Dataset excerpts
......
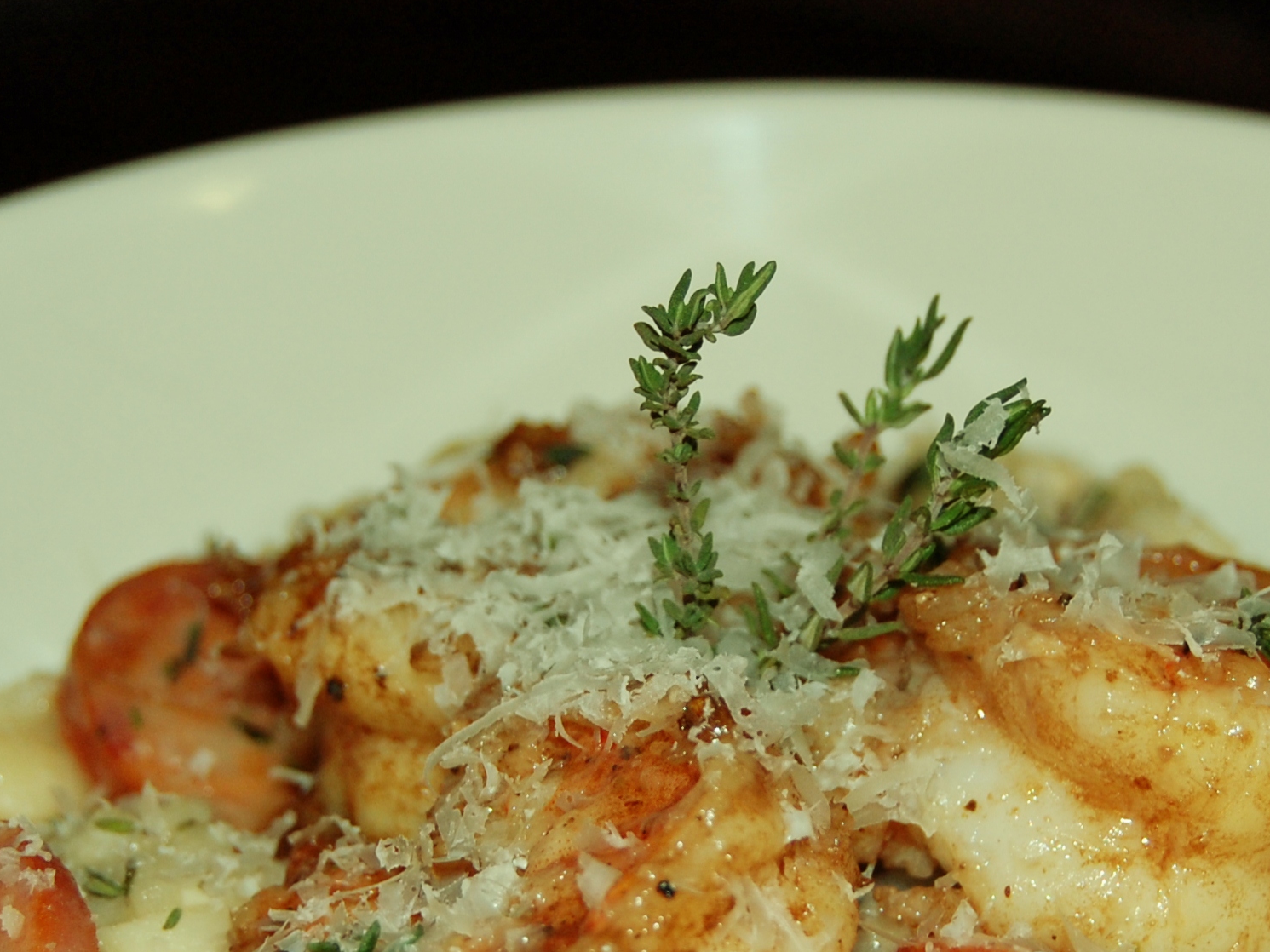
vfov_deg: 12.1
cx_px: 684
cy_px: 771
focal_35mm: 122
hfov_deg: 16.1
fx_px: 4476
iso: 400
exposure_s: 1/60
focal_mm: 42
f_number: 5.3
......
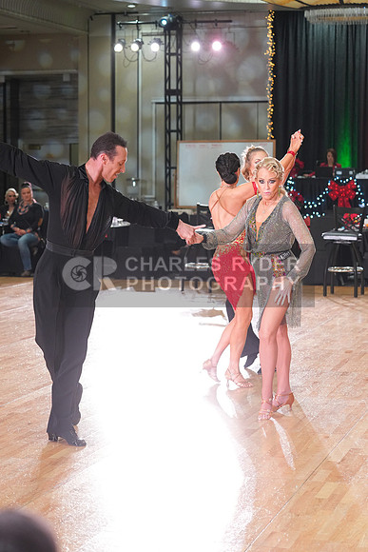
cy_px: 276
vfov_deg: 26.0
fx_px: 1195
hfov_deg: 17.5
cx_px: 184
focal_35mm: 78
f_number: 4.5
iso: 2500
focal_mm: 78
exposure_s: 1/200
......
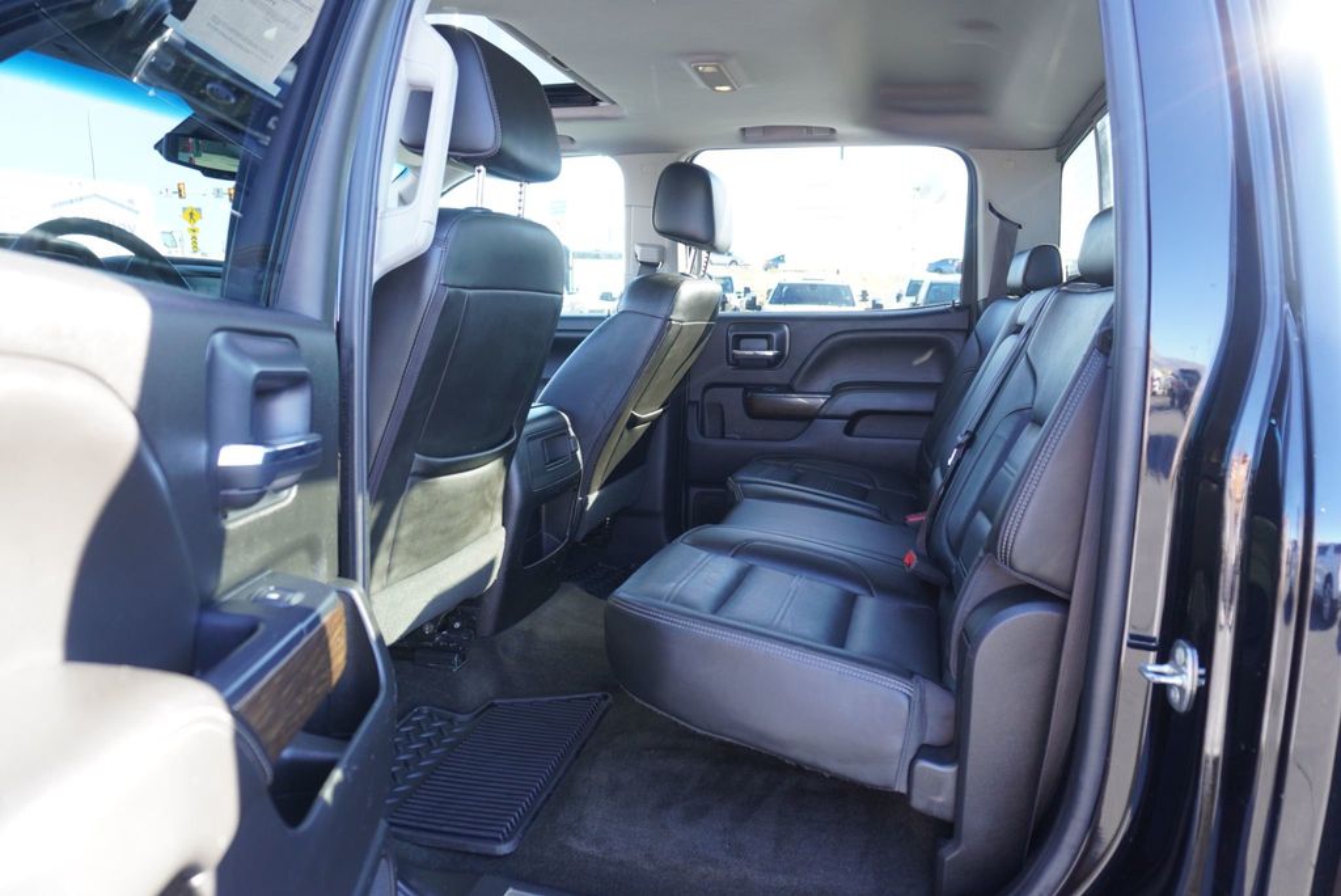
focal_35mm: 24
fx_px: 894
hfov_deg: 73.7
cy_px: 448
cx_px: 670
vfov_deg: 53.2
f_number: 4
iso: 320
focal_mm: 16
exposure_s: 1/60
......
**Requirement**
Above are the records; from them, give again exactly the lines from the one containing "vfov_deg: 12.1" through the one containing "f_number: 5.3", both included.

**Response box**
vfov_deg: 12.1
cx_px: 684
cy_px: 771
focal_35mm: 122
hfov_deg: 16.1
fx_px: 4476
iso: 400
exposure_s: 1/60
focal_mm: 42
f_number: 5.3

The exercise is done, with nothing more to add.